How Interactive Kiosks Are Changing Major Cities
The City of Miami has unveiled the first in a series of interactive kiosks, to help upgrade the pedestrian experience and offer extensive connectivity.
The initiative could see up to 150 interactive kiosks installed city-wide. Locations for the kiosks, dubbed (interactive kiosk entertainment), consist of Overtown, downtown, Brickell, Coconut Grove, Little Havana and Allapattah.
“As the City of Miami continues to grow into one of the country’s leading technology hubs, we are so happy to add digital kiosks
to our rights-of-way to build on our pledge to smart city initiatives and strengthen our role as innovators,” said Francis Suarez, mayor of Miami.
The double-sided interactive kiosks have two digital touchscreens and a suite of interactive applications intended to engage and drive discovery and movement. Each interactive kiosk serves as a free wi-fi hotspot and is location-aware, exhibiting information specific to the neighboring area.
Multilingual digital content includes comprehensive wayfinding, listings of area businesses, cultural organizations, events, civic resources, job listings, and social services such as homeless housings, addiction recovery programs, and food support. These wayfinding features are designed to turn data into action by helping users navigate to their endpoint, either walking by providing multimodal transportation trip opportunities.
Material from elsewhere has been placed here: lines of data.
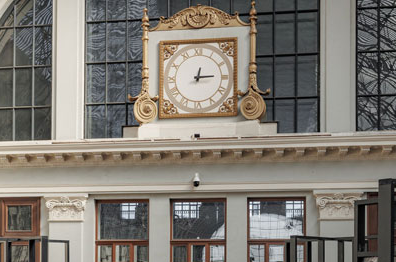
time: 12:14
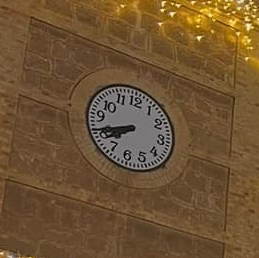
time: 7:40
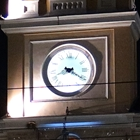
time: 8:20
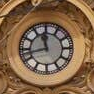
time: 11:42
The goal is to further activate the pedestrian experience while lessening the digital divide through widespread connectivity and equal access to data. This type of interactive kiosk platform is designed to add value to the towns in which they do business and everyone is excited to serve the residents and guests of Miami.
The program is delivered, operated, and maintained at no cost to taxpayers. All aspects of the program are funded by rigorously controlled advertising content that is exhibited when the interactive kiosks are not in use.
The Town will receive a constant stream of the revenue produced by media sales and distributes a percentage of those dollars to five key quasi-governmental establishments, proportionate to the number of interactive kiosks installed within their confines.
The City says that the interactive kiosks will also frequently exhibit new projects by local and international entertainers in collaboration with some of Miami’s most recognized cultural organizations.